Accessories + External Displays
Because the Dell XPS 13 comes with a couple of USB-C 3.0 ports, I knew what I’d end up looking for in terms of a docking station. When I bought mine earlier this year, the Thunderbolt dock was coming out right around the same time. I wanted flexibility with external displays; for me, that means docking the XPS up to the Thunderbolt, and running two 24” Dell Ultra HD monitors. I probably spend about 25% of my time at home sitting at my desk, with the XPS pushing two displays. It’s a beautiful thing, and if you want a true office setup.. I’d recommend getting at least one additional monitor. I’m sure there are those out there who will laugh at my Dell-everything approach, but the Ultra HD monitors are great and perform well. They’re definitely not the cheapest, but they’re also not outrageously priced. You can get one for around $200 new.. and of course less if you went used or refurbished.
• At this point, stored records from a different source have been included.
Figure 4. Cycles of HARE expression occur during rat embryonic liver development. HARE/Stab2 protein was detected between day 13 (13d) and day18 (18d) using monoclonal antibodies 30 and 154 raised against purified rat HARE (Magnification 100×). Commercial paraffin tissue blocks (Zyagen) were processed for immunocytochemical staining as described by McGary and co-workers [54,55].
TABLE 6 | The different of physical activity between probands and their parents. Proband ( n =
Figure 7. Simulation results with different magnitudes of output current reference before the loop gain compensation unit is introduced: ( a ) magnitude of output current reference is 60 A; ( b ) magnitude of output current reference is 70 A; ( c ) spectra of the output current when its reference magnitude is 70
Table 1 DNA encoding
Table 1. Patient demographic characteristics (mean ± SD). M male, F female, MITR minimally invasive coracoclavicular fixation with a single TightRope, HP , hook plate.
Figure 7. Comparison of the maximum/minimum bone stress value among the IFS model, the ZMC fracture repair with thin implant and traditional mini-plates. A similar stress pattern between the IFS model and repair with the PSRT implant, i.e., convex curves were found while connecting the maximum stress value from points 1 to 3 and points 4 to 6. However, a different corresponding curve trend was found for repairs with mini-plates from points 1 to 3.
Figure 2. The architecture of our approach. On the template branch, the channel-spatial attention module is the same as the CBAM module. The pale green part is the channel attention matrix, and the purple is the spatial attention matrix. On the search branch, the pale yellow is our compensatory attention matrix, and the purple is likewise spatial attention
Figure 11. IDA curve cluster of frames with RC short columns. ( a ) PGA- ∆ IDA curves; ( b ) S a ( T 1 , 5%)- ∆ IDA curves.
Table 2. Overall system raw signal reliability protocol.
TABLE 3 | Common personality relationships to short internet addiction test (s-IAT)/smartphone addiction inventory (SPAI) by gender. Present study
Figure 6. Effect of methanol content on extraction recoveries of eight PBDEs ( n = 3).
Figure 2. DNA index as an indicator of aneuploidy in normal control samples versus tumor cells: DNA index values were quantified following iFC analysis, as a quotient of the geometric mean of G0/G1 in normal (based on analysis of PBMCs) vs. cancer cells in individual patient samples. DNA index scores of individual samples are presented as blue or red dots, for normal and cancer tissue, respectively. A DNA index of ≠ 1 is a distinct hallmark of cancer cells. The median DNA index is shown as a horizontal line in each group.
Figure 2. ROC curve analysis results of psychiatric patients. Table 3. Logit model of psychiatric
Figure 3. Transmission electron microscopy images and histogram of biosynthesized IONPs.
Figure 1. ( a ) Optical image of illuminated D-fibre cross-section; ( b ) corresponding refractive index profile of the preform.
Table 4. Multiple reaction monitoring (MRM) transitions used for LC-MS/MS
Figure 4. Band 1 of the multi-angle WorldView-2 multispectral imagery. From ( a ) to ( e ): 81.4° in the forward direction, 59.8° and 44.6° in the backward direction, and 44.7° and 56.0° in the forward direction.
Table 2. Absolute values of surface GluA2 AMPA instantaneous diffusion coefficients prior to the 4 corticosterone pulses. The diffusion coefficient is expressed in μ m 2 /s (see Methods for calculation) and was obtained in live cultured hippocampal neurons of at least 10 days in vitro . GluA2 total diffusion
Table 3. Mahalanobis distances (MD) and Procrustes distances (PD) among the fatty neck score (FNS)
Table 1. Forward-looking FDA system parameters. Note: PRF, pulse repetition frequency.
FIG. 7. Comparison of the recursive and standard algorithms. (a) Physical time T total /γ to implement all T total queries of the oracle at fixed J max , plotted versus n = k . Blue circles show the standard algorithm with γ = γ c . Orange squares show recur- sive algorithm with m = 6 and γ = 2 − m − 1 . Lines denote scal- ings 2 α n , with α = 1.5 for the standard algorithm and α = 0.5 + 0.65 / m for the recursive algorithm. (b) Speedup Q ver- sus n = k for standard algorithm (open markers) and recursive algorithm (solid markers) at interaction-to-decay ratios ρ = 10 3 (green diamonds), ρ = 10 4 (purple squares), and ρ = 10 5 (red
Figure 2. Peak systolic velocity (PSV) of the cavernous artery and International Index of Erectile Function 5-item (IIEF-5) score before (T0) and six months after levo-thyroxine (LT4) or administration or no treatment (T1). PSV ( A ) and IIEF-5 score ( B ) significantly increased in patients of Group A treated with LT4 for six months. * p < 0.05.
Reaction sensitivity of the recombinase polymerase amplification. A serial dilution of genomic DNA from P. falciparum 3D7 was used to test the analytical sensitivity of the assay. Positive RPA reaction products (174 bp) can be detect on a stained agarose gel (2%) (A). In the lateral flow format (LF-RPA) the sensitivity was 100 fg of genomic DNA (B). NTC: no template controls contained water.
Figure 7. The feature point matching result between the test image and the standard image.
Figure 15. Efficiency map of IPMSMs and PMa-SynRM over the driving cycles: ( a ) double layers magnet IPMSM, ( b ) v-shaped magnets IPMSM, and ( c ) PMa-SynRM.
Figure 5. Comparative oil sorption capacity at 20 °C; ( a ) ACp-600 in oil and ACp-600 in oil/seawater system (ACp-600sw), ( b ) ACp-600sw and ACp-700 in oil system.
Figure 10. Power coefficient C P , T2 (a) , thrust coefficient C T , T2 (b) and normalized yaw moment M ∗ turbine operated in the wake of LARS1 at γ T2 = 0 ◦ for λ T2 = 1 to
To round out my accessories, I went with a Dell Premier Sleeve. It’s not the best looking one out there, but it gets the job done. I feel a lot better about throwing it in a backpack when it’s in the sleeve which offers more protection than the flimsy ones.. and because of the size it’s still super compact and hardly takes up any room at all.
It’s probably pretty clear at this point. I’m a huge fan of the XPS ultrabook; Dell did Windows (and the world) a favor with this PC. Relatively speaking, it’s fairly affordable. The model I ended up getting runs right around $1000. I didn’t splurge on the i7 processor; for me, the i5 was already light years ahead of where I was. I don’t regret that decision one bit.
Sure, you can get a Windows 10 PC for $500.. but the Dell XPS 13 is a step above. At that price point, you’re still well below anything Apple has out there. For your had investment, you’ll end up with the high performing (and sharp looking) laptop you’ve always wanted.